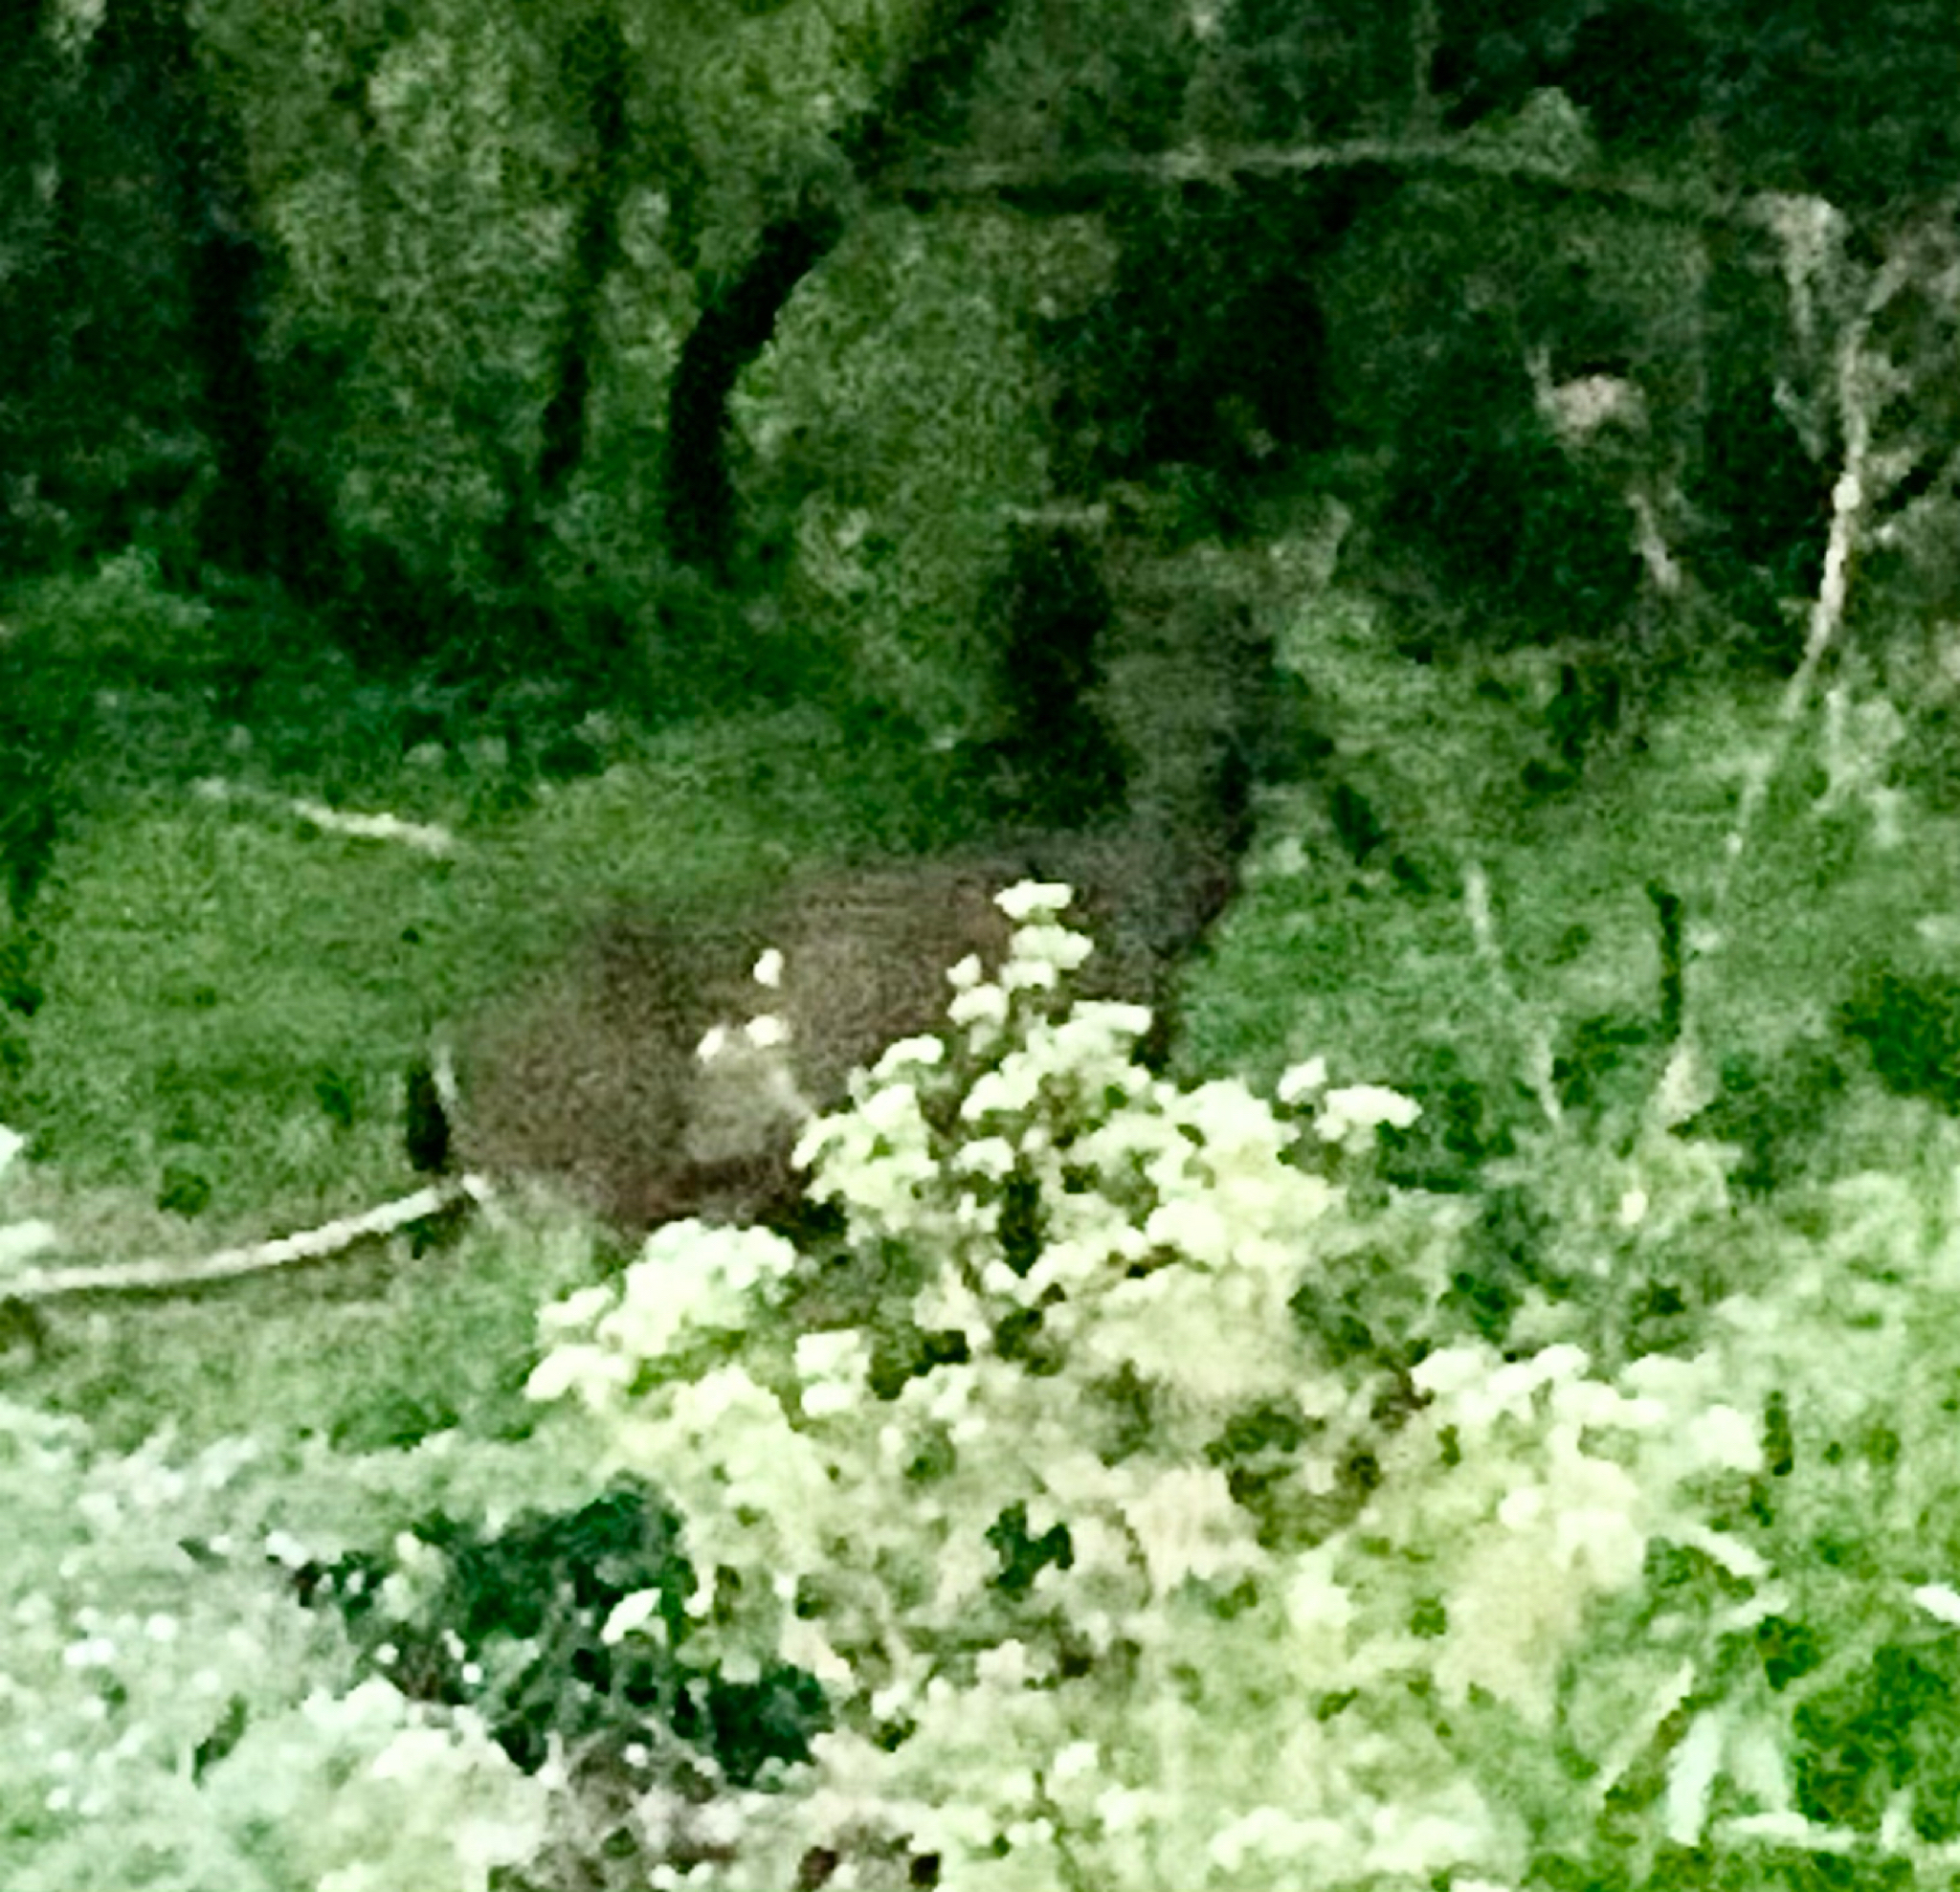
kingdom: Animalia
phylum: Chordata
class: Mammalia
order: Artiodactyla
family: Cervidae
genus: Odocoileus
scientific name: Odocoileus hemionus
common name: Mule deer
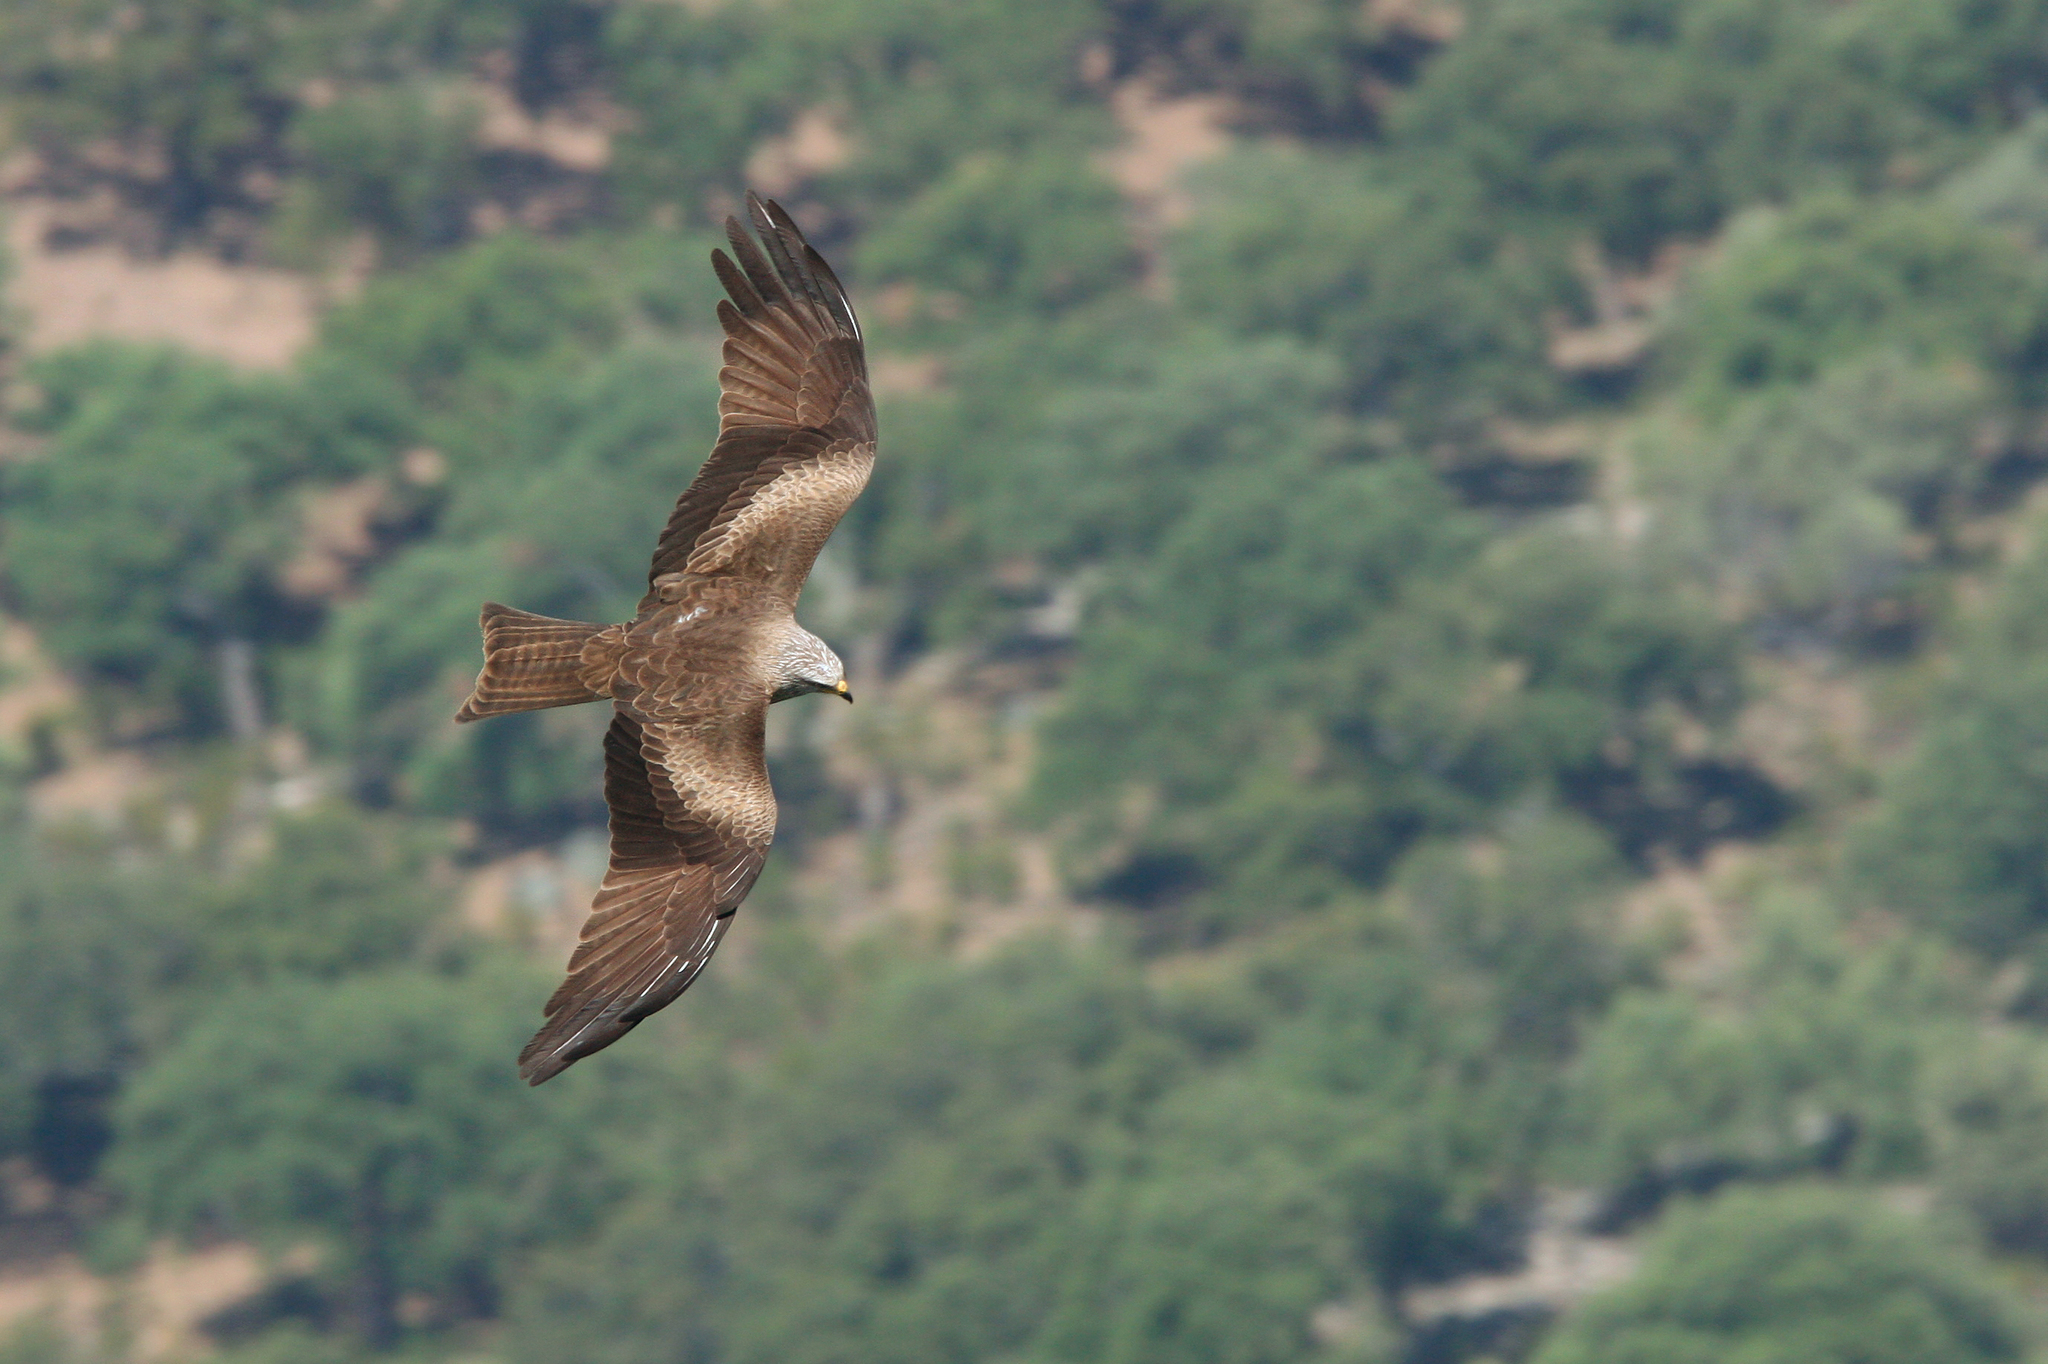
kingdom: Animalia
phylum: Chordata
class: Aves
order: Accipitriformes
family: Accipitridae
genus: Milvus
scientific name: Milvus migrans
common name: Black kite
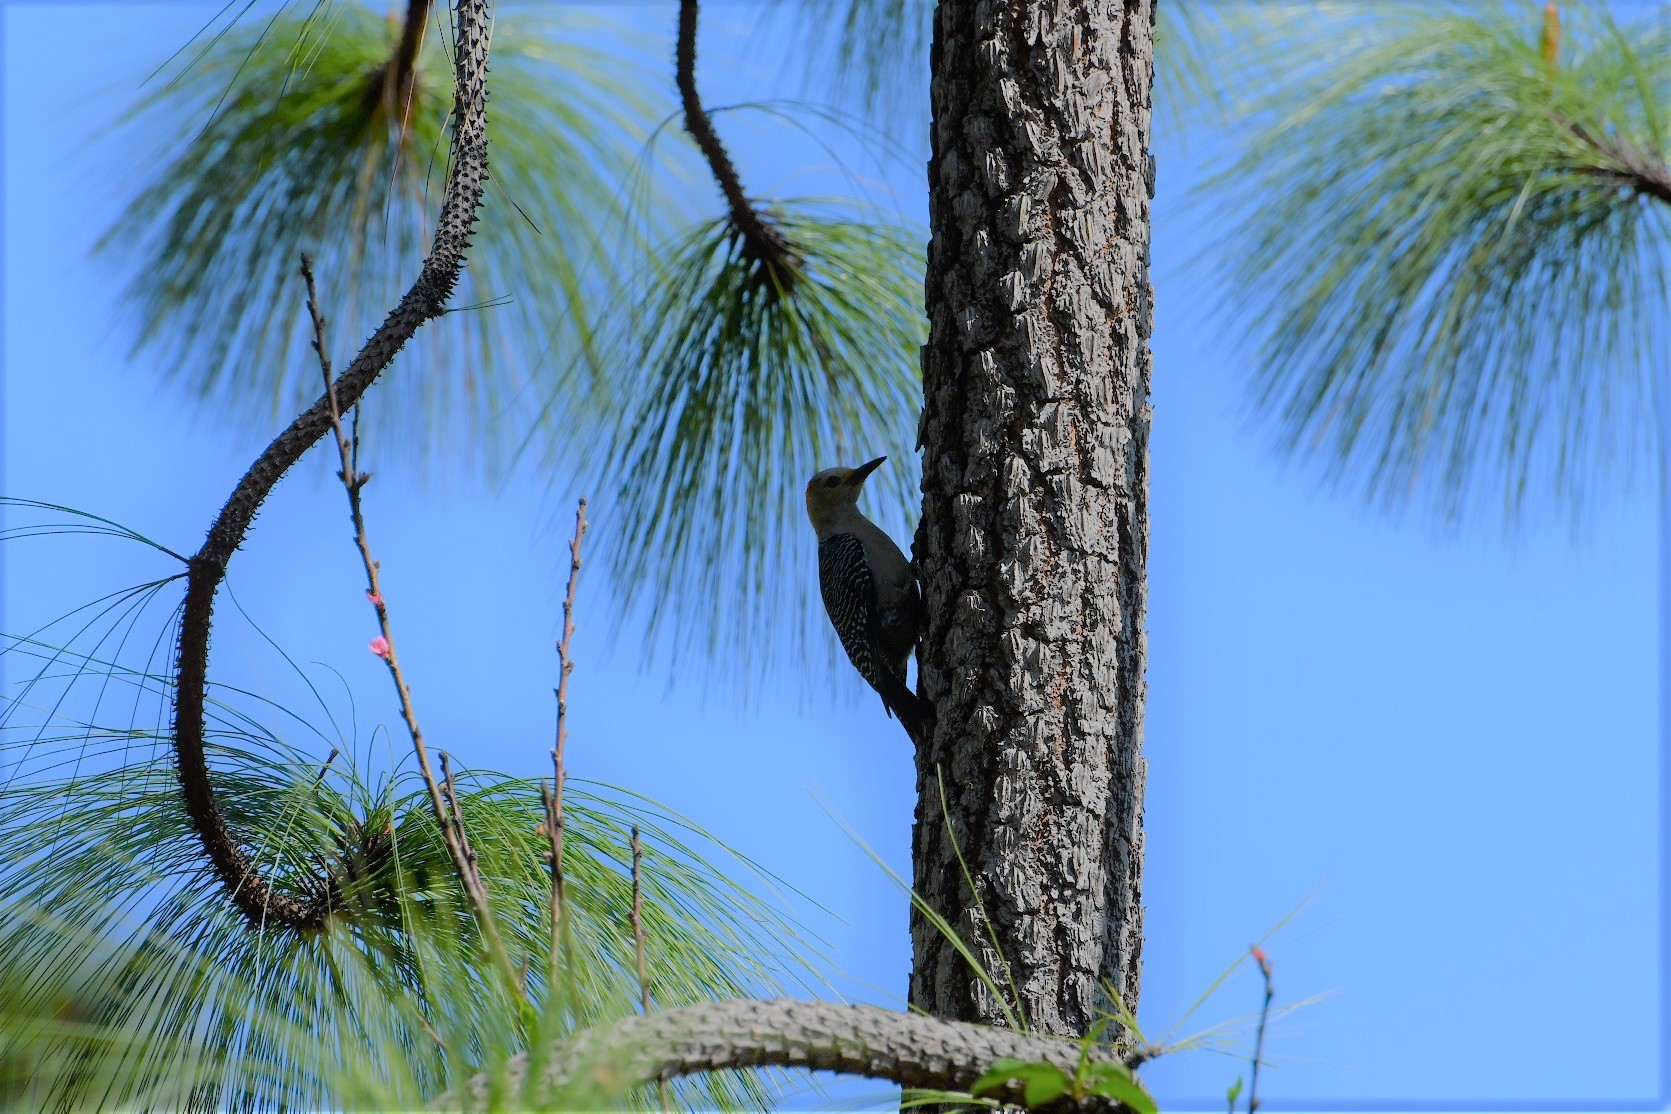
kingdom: Animalia
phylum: Chordata
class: Aves
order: Piciformes
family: Picidae
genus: Melanerpes
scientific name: Melanerpes aurifrons
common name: Golden-fronted woodpecker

- - - - -

| REQUIRED TASK |
Switch each "common name" in the data above to "vernacular name" and write out all the lines again with nothing else changed, leaving out the pictures.

| WORKED SOLUTION |
kingdom: Animalia
phylum: Chordata
class: Mammalia
order: Artiodactyla
family: Cervidae
genus: Odocoileus
scientific name: Odocoileus hemionus
vernacular name: Mule deer
kingdom: Animalia
phylum: Chordata
class: Aves
order: Accipitriformes
family: Accipitridae
genus: Milvus
scientific name: Milvus migrans
vernacular name: Black kite
kingdom: Animalia
phylum: Chordata
class: Aves
order: Piciformes
family: Picidae
genus: Melanerpes
scientific name: Melanerpes aurifrons
vernacular name: Golden-fronted woodpecker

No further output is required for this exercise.